Si Sánchez llamase a elecciones perdería el poder ante la suma de las derechas agregadas pero recibiría el respaldo de como poco unos seis millones de ciudadanos. Tampoco hay que asombrarse demasiado: Rajoy ganó dos veces en el mismo año con el partido achicharrado en una hoguera de escándalos. Los sociólogos lo llaman el voto identitario o biográfico, el que mucha gente emite por sentido de pertenencia ideológica o por instinto de conservación frente a los adversarios. Eso sí, al menos Mariano no se proclamó víctima de una conspiración, como están haciendo los socialistas a través de las redes sociales y de sus portavoces mediáticos mientras el presidente proclama con mucha circunspección su voluntad de colaborar con la Justicia y otras consignas del repertorio clásico previsto para cuando a alguien lo pillan con el carrito de los helados.
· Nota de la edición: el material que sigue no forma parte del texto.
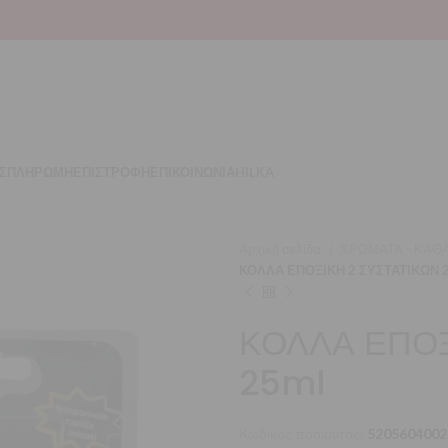
Σ
ΠΛΗΡΩΜΗ
ΕΠΙΣΤΡΟΦΗ
ΕΠΙΚΟΙΝΩΝΙΑ
HILKA
Αρχική σελίδα
ΧΡΩΜΑΤΑ - ΚΑΘΑ
ΚΟΛΛΑ ΕΠΟΞΙΚΗ 2 ΣΥΣΤΑΤΙΚΩΝ 
ΚΟΛΛΑ ΕΠΟΞ
25ml
Κωδικός προϊόντος:
5205604002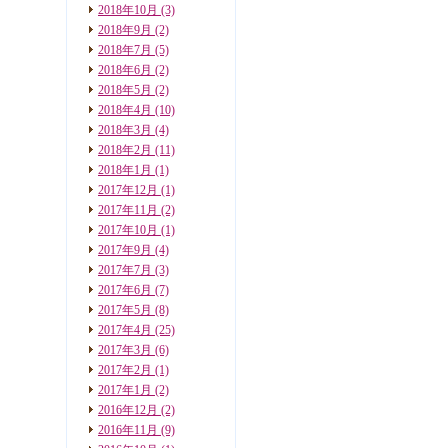
2018年10月
(3)
2018年9月
(2)
2018年7月
(5)
2018年6月
(2)
2018年5月
(2)
2018年4月
(10)
2018年3月
(4)
2018年2月
(11)
2018年1月
(1)
2017年12月
(1)
2017年11月
(2)
2017年10月
(1)
2017年9月
(4)
2017年7月
(3)
2017年6月
(7)
2017年5月
(8)
2017年4月
(25)
2017年3月
(6)
2017年2月
(1)
2017年1月
(2)
2016年12月
(2)
2016年11月
(9)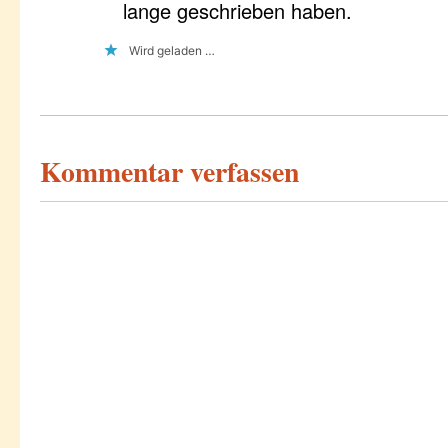
lange geschrieben haben.
Wird geladen …
Kommentar verfassen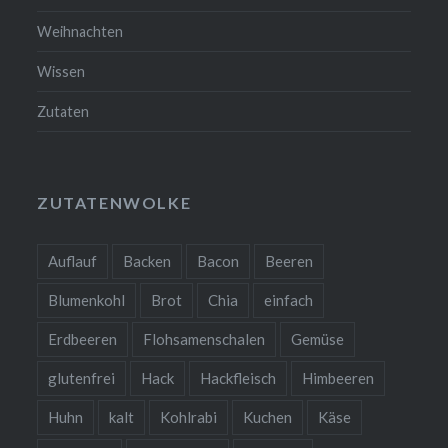
Weihnachten
Wissen
Zutaten
ZUTATENWOLKE
Auflauf
Backen
Bacon
Beeren
Blumenkohl
Brot
Chia
einfach
Erdbeeren
Flohsamenschalen
Gemüse
glutenfrei
Hack
Hackfleisch
Himbeeren
Huhn
kalt
Kohlrabi
Kuchen
Käse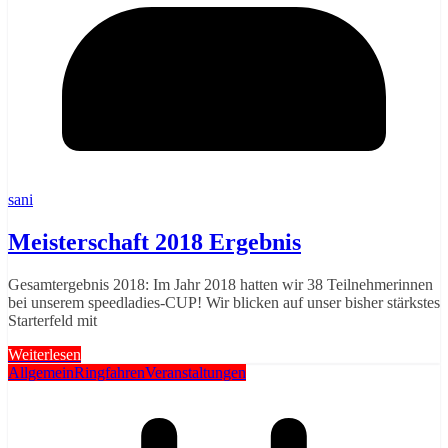
sani
Meisterschaft 2018 Ergebnis
Gesamtergebnis 2018: Im Jahr 2018 hatten wir 38 Teilnehmerinnen
bei unserem speedladies-CUP! Wir blicken auf unser bisher stärkstes
Starterfeld mit
Weiterlesen
Allgemein
Ringfahren
Veranstaltungen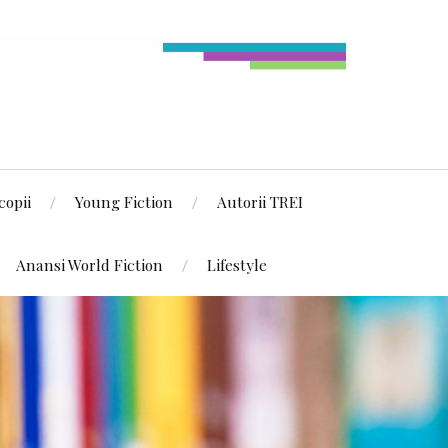
copii
Young Fiction
Autorii TREI
Anansi World Fiction
Lifestyle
Argumentario hueco: sólo faltaría que el Gobierno incurriese en desacato, uno de los pocos delitos por los que nadie de su entorno está de momento imputado.
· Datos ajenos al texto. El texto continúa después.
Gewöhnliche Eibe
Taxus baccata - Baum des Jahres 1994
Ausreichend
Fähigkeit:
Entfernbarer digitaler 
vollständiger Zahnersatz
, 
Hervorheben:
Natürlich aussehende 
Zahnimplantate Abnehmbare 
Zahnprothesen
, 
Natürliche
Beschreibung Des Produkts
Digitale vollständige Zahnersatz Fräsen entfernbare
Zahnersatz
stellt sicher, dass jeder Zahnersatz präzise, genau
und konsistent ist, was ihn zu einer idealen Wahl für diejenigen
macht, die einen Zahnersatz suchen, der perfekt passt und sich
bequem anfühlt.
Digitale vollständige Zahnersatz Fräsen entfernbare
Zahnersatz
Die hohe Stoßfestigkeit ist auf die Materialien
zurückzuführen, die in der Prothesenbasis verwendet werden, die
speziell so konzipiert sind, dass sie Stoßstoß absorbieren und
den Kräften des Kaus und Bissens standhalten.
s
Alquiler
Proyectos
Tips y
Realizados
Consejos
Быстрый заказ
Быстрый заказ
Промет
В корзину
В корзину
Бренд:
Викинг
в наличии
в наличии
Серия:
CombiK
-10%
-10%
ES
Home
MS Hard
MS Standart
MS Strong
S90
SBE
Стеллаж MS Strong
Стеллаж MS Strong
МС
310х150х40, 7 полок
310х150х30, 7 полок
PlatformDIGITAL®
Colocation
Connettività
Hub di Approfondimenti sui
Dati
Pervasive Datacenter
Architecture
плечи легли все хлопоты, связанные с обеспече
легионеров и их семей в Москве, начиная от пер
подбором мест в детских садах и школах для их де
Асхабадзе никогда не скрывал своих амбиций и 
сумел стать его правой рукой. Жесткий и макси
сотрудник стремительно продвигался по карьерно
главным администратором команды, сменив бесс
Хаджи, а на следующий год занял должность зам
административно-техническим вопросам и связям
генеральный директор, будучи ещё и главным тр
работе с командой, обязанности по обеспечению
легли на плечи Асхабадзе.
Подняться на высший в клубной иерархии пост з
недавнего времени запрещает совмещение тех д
Como venía de ver al Papa, Pedro compareció ayer desde Roma en tono beatífico tras la irrupción de la Guardia Civil en la sede de su partido. Y con el más estupendo de sus registros cínicos explicó que la responsabilidad de Estado le impide convocar los comicios; que todo ese jaleo de las urnas, la investidura y demás trámites retrasaría el cumplimiento de su sagrado compromiso de conducir a los españoles por el buen camino. Con su mejor sonrisa llamó estabilidad al bloqueo institucional que le impide aprobar leyes y decretos porque los socios no le dan permiso, y anunció que piensa acompasar sus tiempos políticos a unos plazos procesales cuya lentitud corre en su beneficio. En cristiano: que mientras los jueces anden tratando de desenredar los hilos de la corrupción no se dará por concernido por más que vea caer a colaboradores y amigos, incluso familiares si es preciso. Hasta que la UCO no se presente ante la valla de la Moncloa, hipótesis por ahora improbable, no se sentirá en peligro.
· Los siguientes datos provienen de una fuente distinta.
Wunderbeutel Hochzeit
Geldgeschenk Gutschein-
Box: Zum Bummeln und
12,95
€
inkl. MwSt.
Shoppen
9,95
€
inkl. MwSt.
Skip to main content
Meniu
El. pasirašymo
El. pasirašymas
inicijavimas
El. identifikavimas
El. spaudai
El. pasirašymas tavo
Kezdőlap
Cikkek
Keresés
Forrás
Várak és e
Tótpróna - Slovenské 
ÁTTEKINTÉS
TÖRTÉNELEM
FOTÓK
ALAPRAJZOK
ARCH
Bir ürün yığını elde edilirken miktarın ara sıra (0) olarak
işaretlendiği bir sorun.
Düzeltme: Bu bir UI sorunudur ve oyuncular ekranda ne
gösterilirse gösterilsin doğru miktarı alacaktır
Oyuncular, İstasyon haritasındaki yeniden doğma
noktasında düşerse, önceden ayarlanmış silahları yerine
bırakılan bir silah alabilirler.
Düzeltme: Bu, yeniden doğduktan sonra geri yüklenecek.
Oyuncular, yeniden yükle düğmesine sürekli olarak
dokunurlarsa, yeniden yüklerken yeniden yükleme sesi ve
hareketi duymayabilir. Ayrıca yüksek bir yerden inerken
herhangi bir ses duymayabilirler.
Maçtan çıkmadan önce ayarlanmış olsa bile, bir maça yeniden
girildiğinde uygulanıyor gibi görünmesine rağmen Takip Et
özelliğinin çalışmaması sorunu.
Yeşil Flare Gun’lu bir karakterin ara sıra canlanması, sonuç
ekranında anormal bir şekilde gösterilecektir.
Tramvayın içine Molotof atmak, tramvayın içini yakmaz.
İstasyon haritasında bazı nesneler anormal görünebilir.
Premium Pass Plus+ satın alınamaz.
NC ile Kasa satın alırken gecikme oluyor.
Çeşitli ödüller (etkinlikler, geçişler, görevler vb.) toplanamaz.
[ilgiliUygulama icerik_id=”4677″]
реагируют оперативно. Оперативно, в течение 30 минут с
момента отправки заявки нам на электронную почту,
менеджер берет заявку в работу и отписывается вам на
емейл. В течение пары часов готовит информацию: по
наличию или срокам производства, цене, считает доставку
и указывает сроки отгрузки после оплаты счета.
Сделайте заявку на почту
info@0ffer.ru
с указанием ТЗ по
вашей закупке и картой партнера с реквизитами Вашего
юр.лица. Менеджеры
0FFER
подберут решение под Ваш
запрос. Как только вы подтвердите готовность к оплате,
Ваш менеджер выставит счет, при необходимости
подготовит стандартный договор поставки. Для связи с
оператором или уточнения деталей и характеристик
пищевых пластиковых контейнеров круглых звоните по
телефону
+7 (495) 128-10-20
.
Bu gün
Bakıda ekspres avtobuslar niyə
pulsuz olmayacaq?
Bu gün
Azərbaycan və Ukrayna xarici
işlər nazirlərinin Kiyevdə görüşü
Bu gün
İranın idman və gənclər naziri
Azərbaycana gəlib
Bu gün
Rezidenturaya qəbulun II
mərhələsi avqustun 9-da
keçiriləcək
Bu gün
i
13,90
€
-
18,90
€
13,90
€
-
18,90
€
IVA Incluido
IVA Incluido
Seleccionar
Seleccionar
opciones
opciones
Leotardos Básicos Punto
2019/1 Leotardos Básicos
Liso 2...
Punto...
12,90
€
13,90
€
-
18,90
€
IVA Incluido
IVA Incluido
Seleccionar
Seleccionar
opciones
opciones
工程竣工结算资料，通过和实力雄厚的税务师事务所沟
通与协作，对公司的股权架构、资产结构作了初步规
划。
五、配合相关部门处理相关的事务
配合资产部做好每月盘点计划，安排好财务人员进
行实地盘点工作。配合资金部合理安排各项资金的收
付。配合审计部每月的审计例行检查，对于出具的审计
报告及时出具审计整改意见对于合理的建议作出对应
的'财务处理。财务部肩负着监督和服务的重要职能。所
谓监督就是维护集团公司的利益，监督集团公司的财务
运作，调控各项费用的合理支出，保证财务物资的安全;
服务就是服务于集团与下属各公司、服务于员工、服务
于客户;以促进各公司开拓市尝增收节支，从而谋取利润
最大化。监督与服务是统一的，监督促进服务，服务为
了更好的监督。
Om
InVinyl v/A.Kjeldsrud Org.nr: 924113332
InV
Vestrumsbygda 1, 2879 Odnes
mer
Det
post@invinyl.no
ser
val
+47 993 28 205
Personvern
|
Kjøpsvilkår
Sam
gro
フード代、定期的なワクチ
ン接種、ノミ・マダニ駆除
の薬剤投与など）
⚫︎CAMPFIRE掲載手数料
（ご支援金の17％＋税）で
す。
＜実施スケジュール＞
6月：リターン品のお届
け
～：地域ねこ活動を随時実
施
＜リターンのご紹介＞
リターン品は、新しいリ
Hablando de familiares, el auto del magistrado Pedraz sitúa en los célebres cinco días de reflexión, es decir, en la imputación de Begoña, el instante –literalmente: «el punto de inflexión de la actividad investigada»– en que la dirección de Ferraz activó la trama de las cloacas. Lo de Ábalos y compañía tenía un pase pero el límite de tolerancia estaba en la segunda dama. No tocar a la mujer blanca. Para colaborar con la Justicia, la estructura orgánica dirigida por Cerdán movilizó a un grupo de palanganeros, gente de confianza, para que les buscaran las cosquillas a unos fiscales y al teniente coronel Balas. Y como nadie trabaja gratis se les pagó (presuntamente) a través de un mecanismo de facturas falsas. Todo, como puede apreciarse, muy en consonancia con el respeto a la independencia judicial y a la transparencia democrática. Y por supuesto nada que merezca hablar de elecciones adelantadas susceptibles de romper la tranquilidad balsámica de esta larga etapa de armonía cesárea.